According to an Egyptian army spokesman, soldiers on board the vessel spotted the militants and initiated an exchange of fire.

"The [coastguard] launch crew suspected the movements of some terrorist elements on the coast, so it chased [them] and exchanged gunfire, which led to the launch catching fire without loss of life," said the statement posted to Facebook.

This is ISIS’ first attack against a naval vessel. All past incidents took place exclusively on dry land across the Sinai, particularly in the towns Rafah and Sheikh Zuwaid in the north.

The overland route across the Sinai is usually packed with army checkpoints which are frequently targeted by ISIS affiliates.

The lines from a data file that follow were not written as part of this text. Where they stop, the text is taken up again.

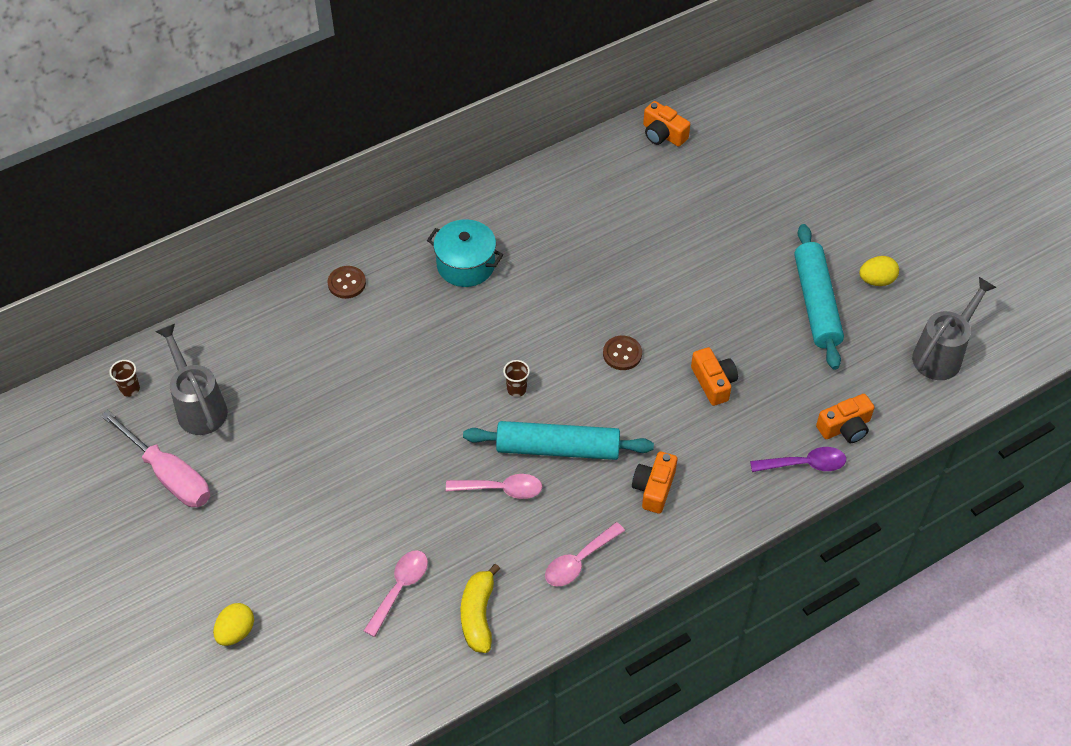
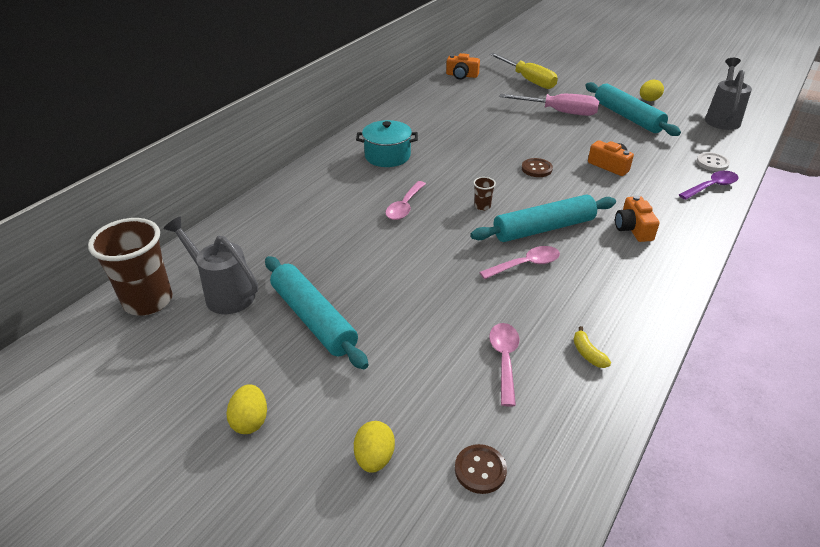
camera: 25 degrees left, 15 degrees down
(130, 389) = (148, 301): brown cup -> brown cup, size x2.41
(160, 556) = (250, 421): none -> yellow egg
(169, 475) = (223, 351): pink screwdriver -> pink screwdriver (559, 112)
(262, 471) = (313, 318): none -> turquoise rolling pin
(346, 283) = (305, 187): brown button -> brown button (480, 470)
(478, 615) = (588, 353): yellow banana -> yellow banana, size x0.58
(579, 561) = (628, 288): pink spoon -> pink spoon (404, 206)
(746, 177) = (528, 80): none -> yellow screwdriver
(845, 427) = (712, 163): orange camera -> white button

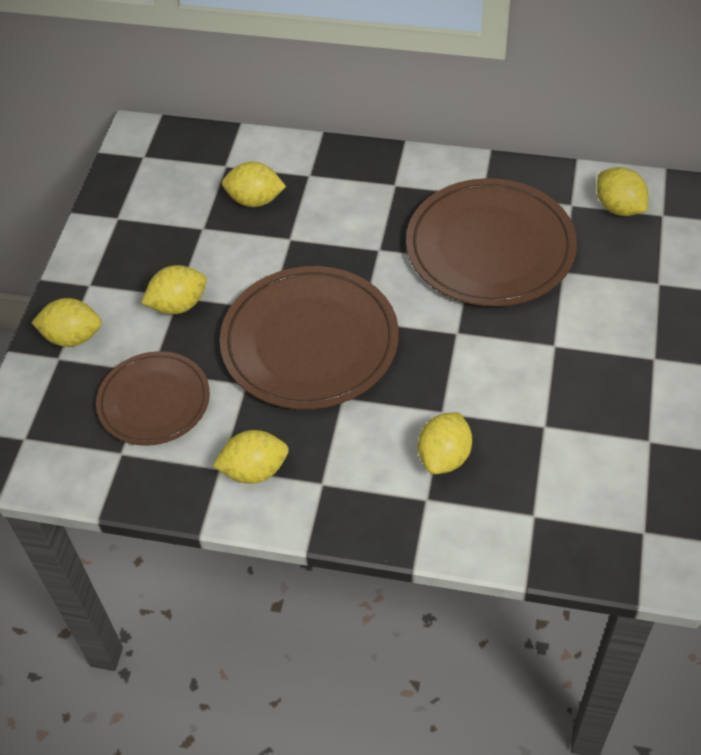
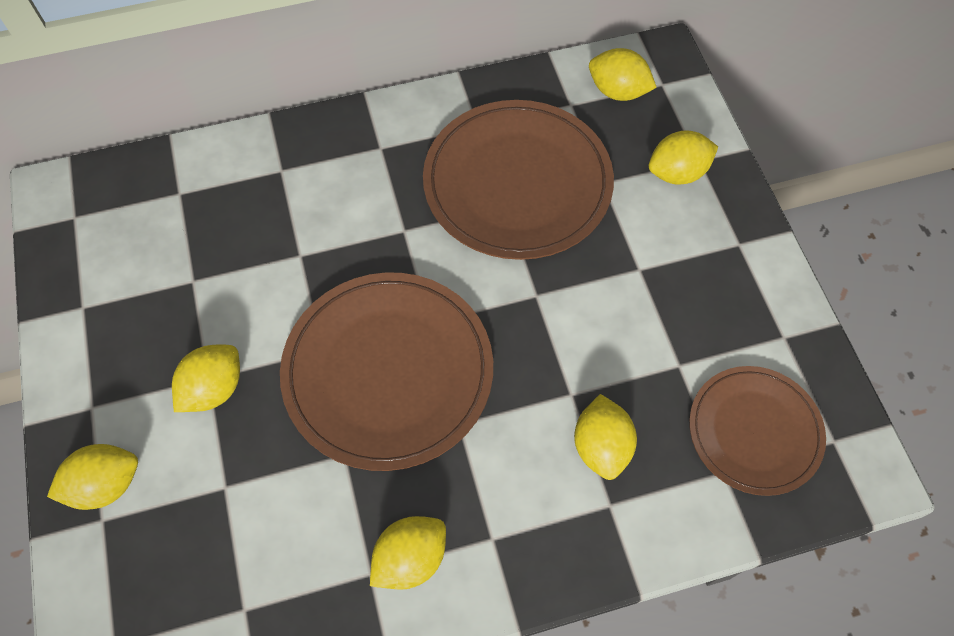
camera: 30 degrees left, 10 degrees up
(154, 401) = (249, 524): brown plate -> brown plate (754, 431)
(255, 200) = (236, 223): yellow lemon -> yellow lemon (677, 173)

Wilayet Sinai frequently releases videos showing attacks on these checkpoints, with gunmen conducting drive by shootings or bombs planted by the side of the road exploding when military cars and tanks approach.

The Egyptian Army foiled a suicide car bomb attack on Wednesday at a military checkpoint between Cairo and Suez that was claimed by ISIS affiliates in Egypt.

July 1 saw the north of the Sinai engulfed with clouds of smoke, when over a 100 people dying in confrontations between the Egyptian army and ISIS militants in Sheikh Zuwaid.

The army said that 17 soldiers died in the attack.

The ISIS rampage came days after Egypt’s top prosecutor Hisham Barakat was assassinated in a car bombing in Cairo. The Egyptian government frequently blames the Muslim Brotherhood, to which Egypt’s deposed previous President Mohamed Morsi belongs, for violent attacks in the Sinai and elsewhere.

However the Brotherhood, which has been outlawed by the current Egyptian government, has consistently reiterated its commitment to peaceful activism, and pointed out that the current

government doesn’t differentiate between hardline extreme groups like ISIS and itself.

Barakat was one of the top government officials who orchestrated the crackdown on the Muslim Brotherhood, he was also in the panel that ordered the dispersal of the camps of Brotherhood supporters at Cairo’s Rabaa and Nahda squares.

The dispersal of the camps saw over 1,000 people killed and more arrested who were given harsh politicised sentences, including mass death sentences and life imprisonment.

Rabaa square’s will be renamed to Hisham Barakat square, Egyptian President Abdel Fattah el Sisi announced following Barakat’s assassination.

Wilayet Sinai considers the Egyptian Army and Brotherhood alike as “Infidels,” and wages a war against all who take part in the Egyptian government or are Brotherhood members. Attacks by the group target the Egypt’s army and police forces in particular.

Thousands of native Sheikh Zuwaid and Rafah residents have been displaced as a result of confrontations between the group and the army, with the army executing several air strikes on Sheikh Zuwaid in hopes of forcing the militant insurgency out of the region.

The devastated city is now a borderline ghost town, with schools and homes brought to the ground and even civilian casualties in either the confrontations, the suicide bombings, or the army air strikes.